Output each entry that follows exactly. Images stay out.
((
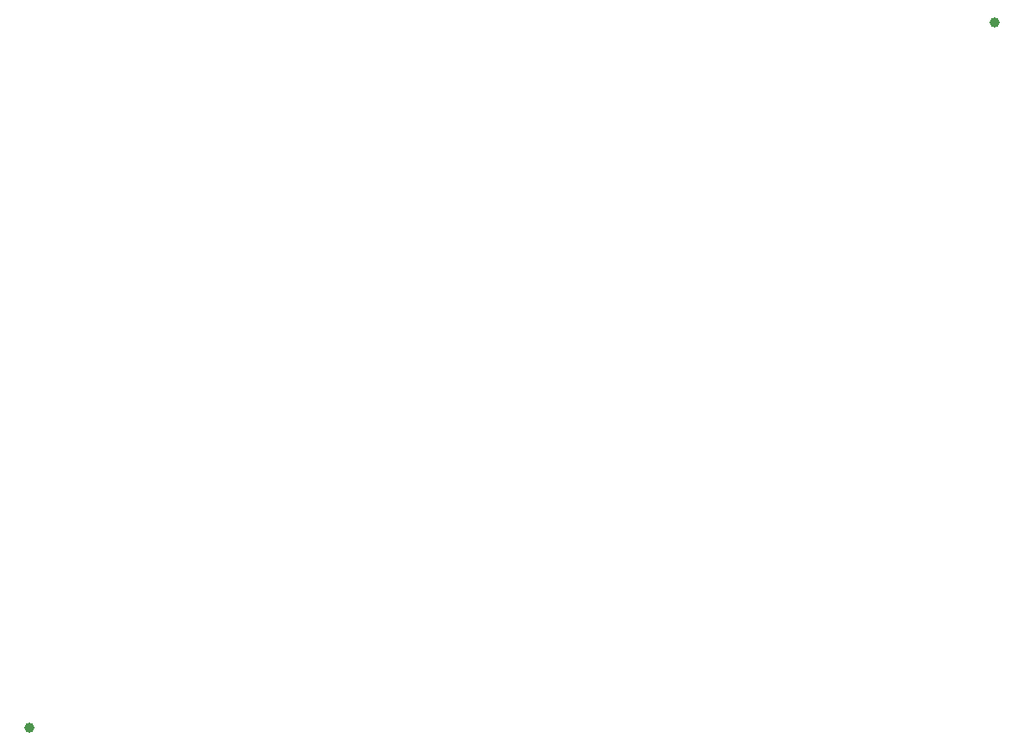
<source format=gbl>
G75*
%MOIN*%
%OFA0B0*%
%FSLAX25Y25*%
%IPPOS*%
%LPD*%
%AMOC8*
5,1,8,0,0,1.08239X$1,22.5*
%
%ADD10C,0.03937*%
D10*
X0018780Y0018780D03*
X0391220Y0291220D03*
M02*

</source>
))
» Written reply
<source format=gbl>
G75*
%MOIN*%
%OFA0B0*%
%FSLAX25Y25*%
%IPPOS*%
%LPD*%
%AMOC8*
5,1,8,0,0,1.08239X$1,22.5*
%
%ADD10C,0.03937*%
D10*
X0018780Y0018780D03*
X0391220Y0291220D03*
M02*

</source>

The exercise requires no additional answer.